▶ **やること**
本文を最初から最後まで、一字も変えずに書き写してください。

▶ **本文**

============================================================

少子化の正体

「80・2.0の壁」とは?

日本に見切りをつけた?若者たち

ウクライナ化する日本の人口動態 

 皮肉か本心からか「世界で最も成功している社会主義国」と言われることがある日本も、人口動態からみますと、ついに存亡の岐路に立っているようです。ただ国家体制が崩壊しても日本列島が沈没するわけではありません。新しい体制ができるだけのことです。

 ではその人口動態をみてみましょう。少し前の話ですが、2018年の出生数が86万余人になりました。前年の91万余人から5万3000人の減少です。それまでの10年間もわずかな増減を繰り返しながらも減少トレンドでしたが、この減少はそれまでのトレンドとは不連続ともいえる激減だったのです。「86万ショック」ともささやかれました。それが2022年はさらに「79万ショック」になりました。こうショックが続くと耐性ができてしまいます。

============================================================

▶ **データ**
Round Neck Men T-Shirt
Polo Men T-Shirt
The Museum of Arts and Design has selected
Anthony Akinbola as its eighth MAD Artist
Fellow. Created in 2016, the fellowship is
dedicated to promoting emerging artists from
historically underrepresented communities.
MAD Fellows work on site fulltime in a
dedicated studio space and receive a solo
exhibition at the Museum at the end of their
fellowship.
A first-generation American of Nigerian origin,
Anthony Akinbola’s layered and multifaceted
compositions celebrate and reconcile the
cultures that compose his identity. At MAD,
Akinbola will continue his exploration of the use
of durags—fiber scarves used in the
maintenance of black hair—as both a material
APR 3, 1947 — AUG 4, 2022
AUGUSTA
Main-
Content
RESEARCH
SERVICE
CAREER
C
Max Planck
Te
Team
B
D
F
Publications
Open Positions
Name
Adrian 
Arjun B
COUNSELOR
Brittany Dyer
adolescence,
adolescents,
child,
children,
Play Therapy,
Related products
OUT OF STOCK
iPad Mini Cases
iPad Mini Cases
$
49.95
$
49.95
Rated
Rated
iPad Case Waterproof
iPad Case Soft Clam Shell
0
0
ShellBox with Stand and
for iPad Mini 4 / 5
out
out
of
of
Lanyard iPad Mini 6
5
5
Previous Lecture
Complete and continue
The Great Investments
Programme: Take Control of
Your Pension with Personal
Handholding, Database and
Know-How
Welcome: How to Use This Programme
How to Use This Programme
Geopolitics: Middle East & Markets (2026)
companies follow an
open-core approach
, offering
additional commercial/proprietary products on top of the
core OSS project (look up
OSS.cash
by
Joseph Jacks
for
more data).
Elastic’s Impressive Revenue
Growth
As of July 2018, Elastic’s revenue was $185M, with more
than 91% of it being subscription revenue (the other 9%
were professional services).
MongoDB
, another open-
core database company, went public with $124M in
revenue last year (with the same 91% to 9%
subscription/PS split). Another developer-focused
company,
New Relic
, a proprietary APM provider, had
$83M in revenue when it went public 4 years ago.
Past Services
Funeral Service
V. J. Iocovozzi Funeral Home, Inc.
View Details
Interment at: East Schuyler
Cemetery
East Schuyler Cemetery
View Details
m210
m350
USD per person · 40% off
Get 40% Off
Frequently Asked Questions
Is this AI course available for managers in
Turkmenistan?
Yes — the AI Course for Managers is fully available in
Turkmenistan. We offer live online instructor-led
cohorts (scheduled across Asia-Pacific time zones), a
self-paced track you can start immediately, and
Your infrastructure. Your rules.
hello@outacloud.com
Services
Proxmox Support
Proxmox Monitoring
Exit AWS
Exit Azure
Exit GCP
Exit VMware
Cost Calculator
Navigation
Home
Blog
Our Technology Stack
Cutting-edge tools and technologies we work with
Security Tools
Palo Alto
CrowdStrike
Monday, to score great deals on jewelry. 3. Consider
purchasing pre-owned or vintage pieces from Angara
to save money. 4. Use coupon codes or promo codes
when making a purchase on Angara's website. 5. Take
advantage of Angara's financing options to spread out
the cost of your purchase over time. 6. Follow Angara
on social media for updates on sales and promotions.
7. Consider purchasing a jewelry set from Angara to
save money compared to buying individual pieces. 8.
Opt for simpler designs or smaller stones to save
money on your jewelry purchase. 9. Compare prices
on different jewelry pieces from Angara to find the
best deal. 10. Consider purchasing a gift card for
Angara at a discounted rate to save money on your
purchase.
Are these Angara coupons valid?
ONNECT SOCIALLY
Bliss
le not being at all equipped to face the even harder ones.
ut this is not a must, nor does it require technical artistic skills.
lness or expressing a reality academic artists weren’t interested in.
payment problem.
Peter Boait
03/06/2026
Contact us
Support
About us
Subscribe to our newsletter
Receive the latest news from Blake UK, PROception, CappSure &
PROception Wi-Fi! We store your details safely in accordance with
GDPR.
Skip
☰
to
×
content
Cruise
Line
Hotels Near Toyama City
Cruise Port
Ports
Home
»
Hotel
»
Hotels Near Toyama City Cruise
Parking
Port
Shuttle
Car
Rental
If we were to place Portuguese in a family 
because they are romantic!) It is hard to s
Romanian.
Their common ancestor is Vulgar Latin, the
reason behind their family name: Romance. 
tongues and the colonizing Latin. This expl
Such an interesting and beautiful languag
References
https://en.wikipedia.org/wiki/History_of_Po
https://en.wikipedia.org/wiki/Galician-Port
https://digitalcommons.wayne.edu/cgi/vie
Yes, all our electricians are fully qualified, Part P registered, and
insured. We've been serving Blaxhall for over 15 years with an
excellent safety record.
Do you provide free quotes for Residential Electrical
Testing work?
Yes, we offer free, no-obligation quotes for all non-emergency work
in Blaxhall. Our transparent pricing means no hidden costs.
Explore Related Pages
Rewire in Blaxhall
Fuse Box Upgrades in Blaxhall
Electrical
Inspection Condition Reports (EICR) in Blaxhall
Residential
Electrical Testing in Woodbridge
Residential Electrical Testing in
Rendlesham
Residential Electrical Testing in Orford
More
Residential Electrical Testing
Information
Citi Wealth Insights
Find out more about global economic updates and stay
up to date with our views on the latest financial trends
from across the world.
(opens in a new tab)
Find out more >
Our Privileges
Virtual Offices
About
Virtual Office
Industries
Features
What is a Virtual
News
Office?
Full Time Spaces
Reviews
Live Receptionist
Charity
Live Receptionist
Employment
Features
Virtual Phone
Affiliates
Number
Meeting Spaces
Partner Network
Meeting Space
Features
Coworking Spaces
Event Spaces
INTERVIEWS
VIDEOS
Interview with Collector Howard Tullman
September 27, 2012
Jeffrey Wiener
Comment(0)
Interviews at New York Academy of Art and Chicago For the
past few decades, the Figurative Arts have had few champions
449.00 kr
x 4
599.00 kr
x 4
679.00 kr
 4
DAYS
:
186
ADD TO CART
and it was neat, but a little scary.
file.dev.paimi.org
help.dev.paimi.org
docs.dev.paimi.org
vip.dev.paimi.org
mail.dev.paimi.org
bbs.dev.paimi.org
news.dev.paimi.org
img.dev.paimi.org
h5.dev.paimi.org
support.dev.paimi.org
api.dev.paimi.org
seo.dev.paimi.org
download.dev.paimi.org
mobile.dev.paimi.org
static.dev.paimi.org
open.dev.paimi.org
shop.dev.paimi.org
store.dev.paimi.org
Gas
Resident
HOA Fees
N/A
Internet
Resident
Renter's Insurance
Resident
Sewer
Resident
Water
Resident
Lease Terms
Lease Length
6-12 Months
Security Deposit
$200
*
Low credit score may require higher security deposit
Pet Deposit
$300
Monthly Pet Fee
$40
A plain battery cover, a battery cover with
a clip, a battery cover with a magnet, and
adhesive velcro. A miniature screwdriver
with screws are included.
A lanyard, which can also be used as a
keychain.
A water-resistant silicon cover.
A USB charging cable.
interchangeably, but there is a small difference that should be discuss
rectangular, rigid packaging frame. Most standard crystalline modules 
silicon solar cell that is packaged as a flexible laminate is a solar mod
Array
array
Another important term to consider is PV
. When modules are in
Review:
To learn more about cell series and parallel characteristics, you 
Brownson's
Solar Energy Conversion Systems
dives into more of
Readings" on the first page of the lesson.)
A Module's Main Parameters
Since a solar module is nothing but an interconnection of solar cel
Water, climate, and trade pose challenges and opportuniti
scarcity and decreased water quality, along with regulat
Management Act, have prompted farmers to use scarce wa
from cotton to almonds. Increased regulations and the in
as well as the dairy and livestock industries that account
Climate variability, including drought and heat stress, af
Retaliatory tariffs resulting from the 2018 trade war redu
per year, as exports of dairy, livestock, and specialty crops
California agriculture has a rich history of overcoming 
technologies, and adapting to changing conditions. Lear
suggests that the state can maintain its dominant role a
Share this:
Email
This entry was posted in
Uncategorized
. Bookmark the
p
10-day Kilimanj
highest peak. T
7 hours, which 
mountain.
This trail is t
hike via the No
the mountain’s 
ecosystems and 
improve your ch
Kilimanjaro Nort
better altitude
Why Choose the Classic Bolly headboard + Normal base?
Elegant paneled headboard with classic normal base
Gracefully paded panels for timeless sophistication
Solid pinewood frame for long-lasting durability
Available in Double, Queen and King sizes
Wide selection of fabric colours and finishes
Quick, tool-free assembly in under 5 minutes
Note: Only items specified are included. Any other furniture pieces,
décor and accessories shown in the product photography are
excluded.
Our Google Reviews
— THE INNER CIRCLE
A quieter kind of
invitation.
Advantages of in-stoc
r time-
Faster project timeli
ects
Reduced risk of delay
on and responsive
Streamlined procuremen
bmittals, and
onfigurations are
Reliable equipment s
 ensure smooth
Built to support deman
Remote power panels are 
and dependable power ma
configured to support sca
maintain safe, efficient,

============================================================

▶ **解答欄**
少子化の正体

「80・2.0の壁」とは?

日本に見切りをつけた?若者たち

ウクライナ化する日本の人口動態 

 皮肉か本心からか「世界で最も成功している社会主義国」と言われることがある日本も、人口動態からみますと、ついに存亡の岐路に立っているようです。ただ国家体制が崩壊しても日本列島が沈没するわけではありません。新しい体制ができるだけのことです。

 ではその人口動態をみてみましょう。少し前の話ですが、2018年の出生数が86万余人になりました。前年の91万余人から5万3000人の減少です。それまでの10年間もわずかな増減を繰り返しながらも減少トレンドでしたが、この減少はそれまでのトレンドとは不連続ともいえる激減だったのです。「86万ショック」ともささやかれました。それが2022年はさらに「79万ショック」になりました。こうショックが続くと耐性ができてしまいます。